═══ Materials provided ═══

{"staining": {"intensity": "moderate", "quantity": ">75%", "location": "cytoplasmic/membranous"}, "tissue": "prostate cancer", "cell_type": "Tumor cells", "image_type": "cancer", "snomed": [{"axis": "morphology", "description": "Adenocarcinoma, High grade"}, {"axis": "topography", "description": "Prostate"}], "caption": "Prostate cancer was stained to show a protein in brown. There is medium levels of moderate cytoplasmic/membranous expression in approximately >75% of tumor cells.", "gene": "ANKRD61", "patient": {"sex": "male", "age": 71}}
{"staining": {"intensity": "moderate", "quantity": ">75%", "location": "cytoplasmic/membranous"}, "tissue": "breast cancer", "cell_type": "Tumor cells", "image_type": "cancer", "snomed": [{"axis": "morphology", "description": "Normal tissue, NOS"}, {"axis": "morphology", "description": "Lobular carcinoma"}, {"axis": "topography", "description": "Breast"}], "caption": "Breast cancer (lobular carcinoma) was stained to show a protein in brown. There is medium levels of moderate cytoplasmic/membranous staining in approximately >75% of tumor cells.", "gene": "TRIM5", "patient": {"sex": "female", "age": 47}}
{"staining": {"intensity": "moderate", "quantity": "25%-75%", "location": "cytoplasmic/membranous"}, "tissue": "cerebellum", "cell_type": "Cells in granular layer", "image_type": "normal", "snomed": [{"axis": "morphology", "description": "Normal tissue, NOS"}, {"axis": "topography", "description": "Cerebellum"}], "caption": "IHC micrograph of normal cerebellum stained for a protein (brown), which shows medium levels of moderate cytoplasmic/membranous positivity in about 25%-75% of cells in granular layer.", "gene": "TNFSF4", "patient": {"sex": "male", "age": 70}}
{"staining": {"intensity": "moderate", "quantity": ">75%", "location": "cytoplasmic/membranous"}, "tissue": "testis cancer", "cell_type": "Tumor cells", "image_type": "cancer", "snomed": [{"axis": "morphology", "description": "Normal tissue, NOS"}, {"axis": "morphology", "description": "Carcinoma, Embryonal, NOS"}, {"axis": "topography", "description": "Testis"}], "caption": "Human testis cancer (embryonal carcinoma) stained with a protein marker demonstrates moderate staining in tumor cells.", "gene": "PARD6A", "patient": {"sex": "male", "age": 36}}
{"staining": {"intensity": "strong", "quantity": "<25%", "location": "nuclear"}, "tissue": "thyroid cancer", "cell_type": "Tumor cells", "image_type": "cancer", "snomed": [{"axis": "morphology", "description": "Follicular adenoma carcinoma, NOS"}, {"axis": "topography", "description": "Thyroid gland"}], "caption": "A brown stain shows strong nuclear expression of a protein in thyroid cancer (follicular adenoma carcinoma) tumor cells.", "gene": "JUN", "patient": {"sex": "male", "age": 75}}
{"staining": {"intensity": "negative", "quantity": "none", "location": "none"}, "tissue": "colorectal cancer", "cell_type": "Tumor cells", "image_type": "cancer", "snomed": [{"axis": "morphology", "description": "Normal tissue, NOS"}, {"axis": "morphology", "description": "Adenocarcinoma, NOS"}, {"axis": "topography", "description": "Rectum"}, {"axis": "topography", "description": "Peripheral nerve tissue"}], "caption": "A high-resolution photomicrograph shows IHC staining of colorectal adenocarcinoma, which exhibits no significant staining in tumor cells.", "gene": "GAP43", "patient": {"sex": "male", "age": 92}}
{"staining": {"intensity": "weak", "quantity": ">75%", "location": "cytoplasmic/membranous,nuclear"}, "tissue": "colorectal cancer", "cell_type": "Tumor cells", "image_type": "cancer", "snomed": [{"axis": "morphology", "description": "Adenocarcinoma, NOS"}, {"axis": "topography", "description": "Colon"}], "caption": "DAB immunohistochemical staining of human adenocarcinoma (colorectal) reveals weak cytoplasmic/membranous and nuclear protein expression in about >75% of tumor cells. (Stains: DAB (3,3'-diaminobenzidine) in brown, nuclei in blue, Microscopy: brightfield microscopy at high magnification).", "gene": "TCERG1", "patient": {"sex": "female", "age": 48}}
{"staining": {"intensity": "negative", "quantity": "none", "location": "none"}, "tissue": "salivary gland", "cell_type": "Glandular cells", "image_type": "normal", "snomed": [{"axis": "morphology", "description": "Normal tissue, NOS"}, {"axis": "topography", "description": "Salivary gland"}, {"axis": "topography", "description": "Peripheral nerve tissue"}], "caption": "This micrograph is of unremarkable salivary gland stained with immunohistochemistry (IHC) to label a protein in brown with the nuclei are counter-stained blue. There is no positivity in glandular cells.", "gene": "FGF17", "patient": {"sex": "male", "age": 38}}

═══

## [Directions]
Each entry must appear in the reply exactly as written.

## [Output of the exercise]
{"staining": {"intensity": "moderate", "quantity": ">75%", "location": "cytoplasmic/membranous"}, "tissue": "prostate cancer", "cell_type": "Tumor cells", "image_type": "cancer", "snomed": [{"axis": "morphology", "description": "Adenocarcinoma, High grade"}, {"axis": "topography", "description": "Prostate"}], "caption": "Prostate cancer was stained to show a protein in brown. There is medium levels of moderate cytoplasmic/membranous expression in approximately >75% of tumor cells.", "gene": "ANKRD61", "patient": {"sex": "male", "age": 71}}
{"staining": {"intensity": "moderate", "quantity": ">75%", "location": "cytoplasmic/membranous"}, "tissue": "breast cancer", "cell_type": "Tumor cells", "image_type": "cancer", "snomed": [{"axis": "morphology", "description": "Normal tissue, NOS"}, {"axis": "morphology", "description": "Lobular carcinoma"}, {"axis": "topography", "description": "Breast"}], "caption": "Breast cancer (lobular carcinoma) was stained to show a protein in brown. There is medium levels of moderate cytoplasmic/membranous staining in approximately >75% of tumor cells.", "gene": "TRIM5", "patient": {"sex": "female", "age": 47}}
{"staining": {"intensity": "moderate", "quantity": "25%-75%", "location": "cytoplasmic/membranous"}, "tissue": "cerebellum", "cell_type": "Cells in granular layer", "image_type": "normal", "snomed": [{"axis": "morphology", "description": "Normal tissue, NOS"}, {"axis": "topography", "description": "Cerebellum"}], "caption": "IHC micrograph of normal cerebellum stained for a protein (brown), which shows medium levels of moderate cytoplasmic/membranous positivity in about 25%-75% of cells in granular layer.", "gene": "TNFSF4", "patient": {"sex": "male", "age": 70}}
{"staining": {"intensity": "moderate", "quantity": ">75%", "location": "cytoplasmic/membranous"}, "tissue": "testis cancer", "cell_type": "Tumor cells", "image_type": "cancer", "snomed": [{"axis": "morphology", "description": "Normal tissue, NOS"}, {"axis": "morphology", "description": "Carcinoma, Embryonal, NOS"}, {"axis": "topography", "description": "Testis"}], "caption": "Human testis cancer (embryonal carcinoma) stained with a protein marker demonstrates moderate staining in tumor cells.", "gene": "PARD6A", "patient": {"sex": "male", "age": 36}}
{"staining": {"intensity": "strong", "quantity": "<25%", "location": "nuclear"}, "tissue": "thyroid cancer", "cell_type": "Tumor cells", "image_type": "cancer", "snomed": [{"axis": "morphology", "description": "Follicular adenoma carcinoma, NOS"}, {"axis": "topography", "description": "Thyroid gland"}], "caption": "A brown stain shows strong nuclear expression of a protein in thyroid cancer (follicular adenoma carcinoma) tumor cells.", "gene": "JUN", "patient": {"sex": "male", "age": 75}}
{"staining": {"intensity": "negative", "quantity": "none", "location": "none"}, "tissue": "colorectal cancer", "cell_type": "Tumor cells", "image_type": "cancer", "snomed": [{"axis": "morphology", "description": "Normal tissue, NOS"}, {"axis": "morphology", "description": "Adenocarcinoma, NOS"}, {"axis": "topography", "description": "Rectum"}, {"axis": "topography", "description": "Peripheral nerve tissue"}], "caption": "A high-resolution photomicrograph shows IHC staining of colorectal adenocarcinoma, which exhibits no significant staining in tumor cells.", "gene": "GAP43", "patient": {"sex": "male", "age": 92}}
{"staining": {"intensity": "weak", "quantity": ">75%", "location": "cytoplasmic/membranous,nuclear"}, "tissue": "colorectal cancer", "cell_type": "Tumor cells", "image_type": "cancer", "snomed": [{"axis": "morphology", "description": "Adenocarcinoma, NOS"}, {"axis": "topography", "description": "Colon"}], "caption": "DAB immunohistochemical staining of human adenocarcinoma (colorectal) reveals weak cytoplasmic/membranous and nuclear protein expression in about >75% of tumor cells. (Stains: DAB (3,3'-diaminobenzidine) in brown, nuclei in blue, Microscopy: brightfield microscopy at high magnification).", "gene": "TCERG1", "patient": {"sex": "female", "age": 48}}
{"staining": {"intensity": "negative", "quantity": "none", "location": "none"}, "tissue": "salivary gland", "cell_type": "Glandular cells", "image_type": "normal", "snomed": [{"axis": "morphology", "description": "Normal tissue, NOS"}, {"axis": "topography", "description": "Salivary gland"}, {"axis": "topography", "description": "Peripheral nerve tissue"}], "caption": "This micrograph is of unremarkable salivary gland stained with immunohistochemistry (IHC) to label a protein in brown with the nuclei are counter-stained blue. There is no positivity in glandular cells.", "gene": "FGF17", "patient": {"sex": "male", "age": 38}}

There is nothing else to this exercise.